• **WORK INSTRUCTION**: Each line below must be reproduced exactly.

Stored items
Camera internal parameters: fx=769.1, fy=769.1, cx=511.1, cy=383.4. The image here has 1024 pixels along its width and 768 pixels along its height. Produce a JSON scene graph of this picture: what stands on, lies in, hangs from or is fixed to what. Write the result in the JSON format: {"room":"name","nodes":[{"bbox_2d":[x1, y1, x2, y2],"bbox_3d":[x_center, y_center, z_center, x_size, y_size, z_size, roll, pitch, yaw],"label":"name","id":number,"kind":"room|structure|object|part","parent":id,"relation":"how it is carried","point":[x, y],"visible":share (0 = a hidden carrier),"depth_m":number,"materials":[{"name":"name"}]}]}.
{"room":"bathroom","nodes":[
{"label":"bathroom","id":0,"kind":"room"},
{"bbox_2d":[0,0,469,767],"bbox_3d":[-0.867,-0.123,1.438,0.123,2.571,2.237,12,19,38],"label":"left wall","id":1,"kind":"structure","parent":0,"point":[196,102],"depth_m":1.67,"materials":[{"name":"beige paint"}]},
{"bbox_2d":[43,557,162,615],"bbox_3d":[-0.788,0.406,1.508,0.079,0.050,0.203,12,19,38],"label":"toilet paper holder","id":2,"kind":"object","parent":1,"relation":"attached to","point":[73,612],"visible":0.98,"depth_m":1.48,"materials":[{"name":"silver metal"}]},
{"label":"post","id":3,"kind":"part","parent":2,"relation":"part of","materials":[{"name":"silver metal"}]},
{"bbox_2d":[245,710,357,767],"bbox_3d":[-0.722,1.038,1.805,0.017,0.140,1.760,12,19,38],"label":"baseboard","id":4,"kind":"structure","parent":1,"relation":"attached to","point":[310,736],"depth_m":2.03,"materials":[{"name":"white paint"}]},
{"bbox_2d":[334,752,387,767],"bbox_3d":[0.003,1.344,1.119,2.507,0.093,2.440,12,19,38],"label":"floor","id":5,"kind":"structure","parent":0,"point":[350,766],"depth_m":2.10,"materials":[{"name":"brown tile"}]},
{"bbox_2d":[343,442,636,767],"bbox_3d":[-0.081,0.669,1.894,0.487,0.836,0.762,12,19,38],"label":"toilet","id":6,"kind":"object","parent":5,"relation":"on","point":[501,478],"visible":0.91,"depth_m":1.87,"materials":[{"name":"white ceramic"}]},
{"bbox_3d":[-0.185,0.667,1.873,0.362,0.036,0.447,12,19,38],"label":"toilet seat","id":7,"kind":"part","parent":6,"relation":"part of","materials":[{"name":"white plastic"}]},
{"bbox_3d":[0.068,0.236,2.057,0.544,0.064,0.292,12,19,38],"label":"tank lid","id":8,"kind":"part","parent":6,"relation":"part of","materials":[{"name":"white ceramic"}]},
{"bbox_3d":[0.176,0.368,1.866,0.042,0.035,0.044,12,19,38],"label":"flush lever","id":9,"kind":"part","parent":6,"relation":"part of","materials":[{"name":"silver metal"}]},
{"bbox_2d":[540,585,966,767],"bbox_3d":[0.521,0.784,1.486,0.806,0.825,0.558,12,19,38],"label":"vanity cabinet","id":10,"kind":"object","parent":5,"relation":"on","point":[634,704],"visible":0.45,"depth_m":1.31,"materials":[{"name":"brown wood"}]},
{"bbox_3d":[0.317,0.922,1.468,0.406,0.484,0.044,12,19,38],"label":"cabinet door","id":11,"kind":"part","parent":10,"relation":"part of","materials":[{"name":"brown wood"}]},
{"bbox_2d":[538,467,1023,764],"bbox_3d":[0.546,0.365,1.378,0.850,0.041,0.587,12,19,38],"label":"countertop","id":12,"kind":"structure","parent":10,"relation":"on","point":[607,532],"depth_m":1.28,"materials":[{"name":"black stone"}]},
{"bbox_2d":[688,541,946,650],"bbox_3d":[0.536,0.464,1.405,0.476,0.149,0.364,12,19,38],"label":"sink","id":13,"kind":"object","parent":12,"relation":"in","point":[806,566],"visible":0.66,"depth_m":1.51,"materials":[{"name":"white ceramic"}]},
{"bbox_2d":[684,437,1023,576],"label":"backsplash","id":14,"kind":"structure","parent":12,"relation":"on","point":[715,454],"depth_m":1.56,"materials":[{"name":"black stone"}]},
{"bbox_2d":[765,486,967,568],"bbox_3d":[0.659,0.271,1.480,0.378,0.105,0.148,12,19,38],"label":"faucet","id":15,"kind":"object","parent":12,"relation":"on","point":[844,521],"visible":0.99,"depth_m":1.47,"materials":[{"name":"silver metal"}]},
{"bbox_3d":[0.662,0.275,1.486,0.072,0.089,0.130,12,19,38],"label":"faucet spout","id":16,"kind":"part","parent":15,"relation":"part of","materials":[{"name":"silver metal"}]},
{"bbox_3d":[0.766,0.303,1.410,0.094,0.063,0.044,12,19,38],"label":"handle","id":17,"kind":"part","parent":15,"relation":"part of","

• **ANSWER TO THIS TASK**:
Camera internal parameters: fx=769.1, fy=769.1, cx=511.1, cy=383.4. The image here has 1024 pixels along its width and 768 pixels along its height. Produce a JSON scene graph of this picture: what stands on, lies in, hangs from or is fixed to what. Write the result in the JSON format: {"room":"name","nodes":[{"bbox_2d":[x1, y1, x2, y2],"bbox_3d":[x_center, y_center, z_center, x_size, y_size, z_size, roll, pitch, yaw],"label":"name","id":number,"kind":"room|structure|object|part","parent":id,"relation":"how it is carried","point":[x, y],"visible":share (0 = a hidden carrier),"depth_m":number,"materials":[{"name":"name"}]}]}.
{"room":"bathroom","nodes":[
{"label":"bathroom","id":0,"kind":"room"},
{"bbox_2d":[0,0,469,767],"bbox_3d":[-0.867,-0.123,1.438,0.123,2.571,2.237,12,19,38],"label":"left wall","id":1,"kind":"structure","parent":0,"point":[196,102],"depth_m":1.67,"materials":[{"name":"beige paint"}]},
{"bbox_2d":[43,557,162,615],"bbox_3d":[-0.788,0.406,1.508,0.079,0.050,0.203,12,19,38],"label":"toilet paper holder","id":2,"kind":"object","parent":1,"relation":"attached to","point":[73,612],"visible":0.98,"depth_m":1.48,"materials":[{"name":"silver metal"}]},
{"label":"post","id":3,"kind":"part","parent":2,"relation":"part of","materials":[{"name":"silver metal"}]},
{"bbox_2d":[245,710,357,767],"bbox_3d":[-0.722,1.038,1.805,0.017,0.140,1.760,12,19,38],"label":"baseboard","id":4,"kind":"structure","parent":1,"relation":"attached to","point":[310,736],"depth_m":2.03,"materials":[{"name":"white paint"}]},
{"bbox_2d":[334,752,387,767],"bbox_3d":[0.003,1.344,1.119,2.507,0.093,2.440,12,19,38],"label":"floor","id":5,"kind":"structure","parent":0,"point":[350,766],"depth_m":2.10,"materials":[{"name":"brown tile"}]},
{"bbox_2d":[343,442,636,767],"bbox_3d":[-0.081,0.669,1.894,0.487,0.836,0.762,12,19,38],"label":"toilet","id":6,"kind":"object","parent":5,"relation":"on","point":[501,478],"visible":0.91,"depth_m":1.87,"materials":[{"name":"white ceramic"}]},
{"bbox_3d":[-0.185,0.667,1.873,0.362,0.036,0.447,12,19,38],"label":"toilet seat","id":7,"kind":"part","parent":6,"relation":"part of","materials":[{"name":"white plastic"}]},
{"bbox_3d":[0.068,0.236,2.057,0.544,0.064,0.292,12,19,38],"label":"tank lid","id":8,"kind":"part","parent":6,"relation":"part of","materials":[{"name":"white ceramic"}]},
{"bbox_3d":[0.176,0.368,1.866,0.042,0.035,0.044,12,19,38],"label":"flush lever","id":9,"kind":"part","parent":6,"relation":"part of","materials":[{"name":"silver metal"}]},
{"bbox_2d":[540,585,966,767],"bbox_3d":[0.521,0.784,1.486,0.806,0.825,0.558,12,19,38],"label":"vanity cabinet","id":10,"kind":"object","parent":5,"relation":"on","point":[634,704],"visible":0.45,"depth_m":1.31,"materials":[{"name":"brown wood"}]},
{"bbox_3d":[0.317,0.922,1.468,0.406,0.484,0.044,12,19,38],"label":"cabinet door","id":11,"kind":"part","parent":10,"relation":"part of","materials":[{"name":"brown wood"}]},
{"bbox_2d":[538,467,1023,764],"bbox_3d":[0.546,0.365,1.378,0.850,0.041,0.587,12,19,38],"label":"countertop","id":12,"kind":"structure","parent":10,"relation":"on","point":[607,532],"depth_m":1.28,"materials":[{"name":"black stone"}]},
{"bbox_2d":[688,541,946,650],"bbox_3d":[0.536,0.464,1.405,0.476,0.149,0.364,12,19,38],"label":"sink","id":13,"kind":"object","parent":12,"relation":"in","point":[806,566],"visible":0.66,"depth_m":1.51,"materials":[{"name":"white ceramic"}]},
{"bbox_2d":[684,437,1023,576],"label":"backsplash","id":14,"kind":"structure","parent":12,"relation":"on","point":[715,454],"depth_m":1.56,"materials":[{"name":"black stone"}]},
{"bbox_2d":[765,486,967,568],"bbox_3d":[0.659,0.271,1.480,0.378,0.105,0.148,12,19,38],"label":"faucet","id":15,"kind":"object","parent":12,"relation":"on","point":[844,521],"visible":0.99,"depth_m":1.47,"materials":[{"name":"silver metal"}]},
{"bbox_3d":[0.662,0.275,1.486,0.072,0.089,0.130,12,19,38],"label":"faucet spout","id":16,"kind":"part","parent":15,"relation":"part of","materials":[{"name":"silver metal"}]},
{"bbox_3d":[0.766,0.303,1.410,0.094,0.063,0.044,12,19,38],"label":"handle","id":17,"kind":"part","parent":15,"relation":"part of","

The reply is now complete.